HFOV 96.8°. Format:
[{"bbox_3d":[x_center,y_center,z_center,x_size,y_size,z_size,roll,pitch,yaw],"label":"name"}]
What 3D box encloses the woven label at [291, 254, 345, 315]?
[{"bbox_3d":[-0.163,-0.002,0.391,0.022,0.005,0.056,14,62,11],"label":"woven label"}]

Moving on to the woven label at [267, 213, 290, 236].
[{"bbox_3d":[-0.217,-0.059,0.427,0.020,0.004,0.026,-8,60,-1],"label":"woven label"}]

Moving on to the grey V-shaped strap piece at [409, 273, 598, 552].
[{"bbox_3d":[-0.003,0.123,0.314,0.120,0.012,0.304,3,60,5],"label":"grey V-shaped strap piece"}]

□ □ □

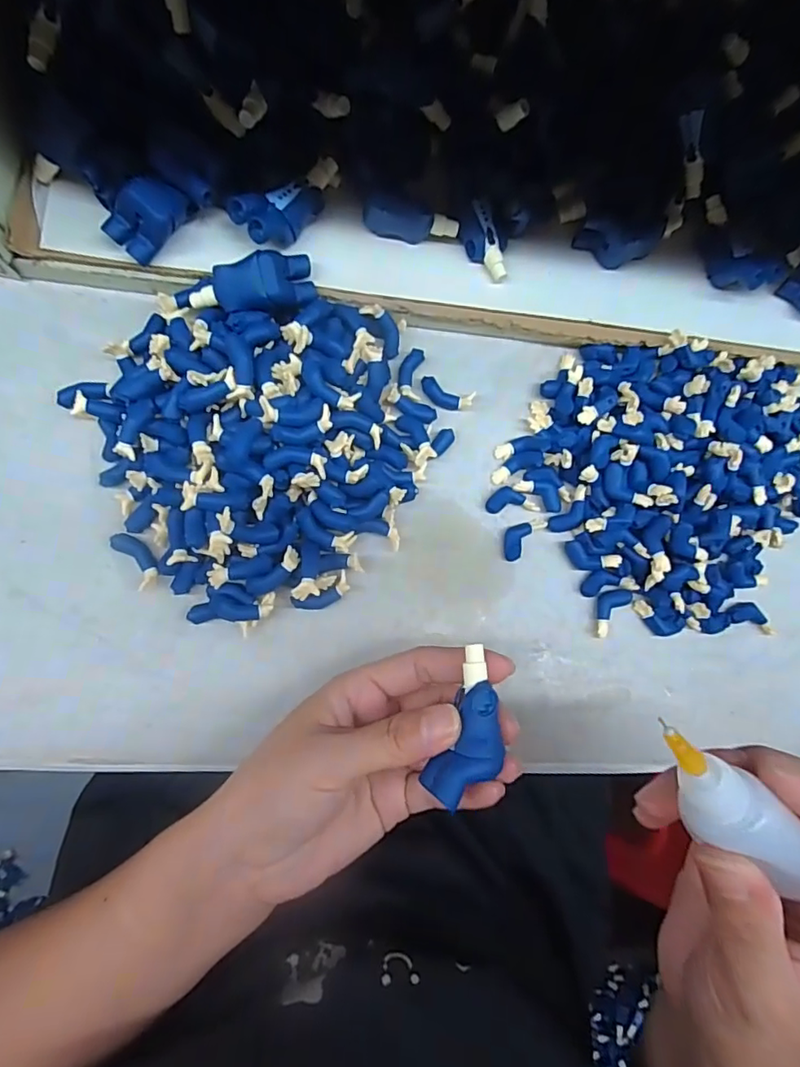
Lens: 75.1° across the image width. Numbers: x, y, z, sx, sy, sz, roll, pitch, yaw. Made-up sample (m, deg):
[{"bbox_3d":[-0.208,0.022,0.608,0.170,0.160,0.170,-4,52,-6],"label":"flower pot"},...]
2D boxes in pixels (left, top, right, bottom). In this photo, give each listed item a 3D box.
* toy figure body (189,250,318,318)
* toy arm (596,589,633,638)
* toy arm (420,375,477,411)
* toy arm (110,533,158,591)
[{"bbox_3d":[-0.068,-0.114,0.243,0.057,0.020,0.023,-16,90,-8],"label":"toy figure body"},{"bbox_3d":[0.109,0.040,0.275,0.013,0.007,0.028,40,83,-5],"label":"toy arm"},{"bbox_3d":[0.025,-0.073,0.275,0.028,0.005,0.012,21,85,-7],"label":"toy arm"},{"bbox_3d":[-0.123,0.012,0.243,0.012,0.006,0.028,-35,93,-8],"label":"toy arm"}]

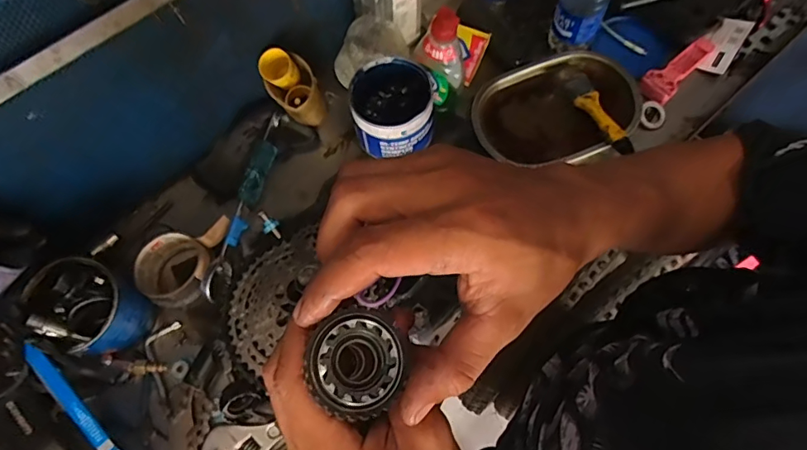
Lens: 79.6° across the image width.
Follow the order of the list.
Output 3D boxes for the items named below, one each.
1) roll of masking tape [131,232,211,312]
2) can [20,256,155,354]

□ □ □

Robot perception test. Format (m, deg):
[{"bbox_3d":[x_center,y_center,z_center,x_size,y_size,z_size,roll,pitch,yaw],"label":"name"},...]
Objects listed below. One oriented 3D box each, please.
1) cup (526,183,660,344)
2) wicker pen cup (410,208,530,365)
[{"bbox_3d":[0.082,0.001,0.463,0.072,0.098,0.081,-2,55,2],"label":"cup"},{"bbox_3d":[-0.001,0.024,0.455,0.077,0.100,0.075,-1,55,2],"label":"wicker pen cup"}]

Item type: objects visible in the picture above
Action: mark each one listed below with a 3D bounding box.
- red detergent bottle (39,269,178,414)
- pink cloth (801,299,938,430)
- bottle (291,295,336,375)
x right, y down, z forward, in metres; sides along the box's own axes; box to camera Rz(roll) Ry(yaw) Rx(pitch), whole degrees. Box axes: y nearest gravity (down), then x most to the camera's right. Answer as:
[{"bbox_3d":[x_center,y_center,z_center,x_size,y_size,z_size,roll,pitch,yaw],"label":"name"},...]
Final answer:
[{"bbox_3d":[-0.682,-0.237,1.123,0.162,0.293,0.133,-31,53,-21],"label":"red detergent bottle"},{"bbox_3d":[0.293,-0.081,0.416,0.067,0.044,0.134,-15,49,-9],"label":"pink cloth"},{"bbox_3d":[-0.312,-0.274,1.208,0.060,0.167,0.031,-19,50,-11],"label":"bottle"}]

□ □ □

> _How to complete this task_:
Where the string "across" appears in a line of the listing, copy that line.

> _Response below_:
Lens: 75.1° across the image width. Numbers: x, y, z, sx, sy, sz, roll, pitch, yaw. Made-up sample (m, deg):
Lens: 79.6° across the image width.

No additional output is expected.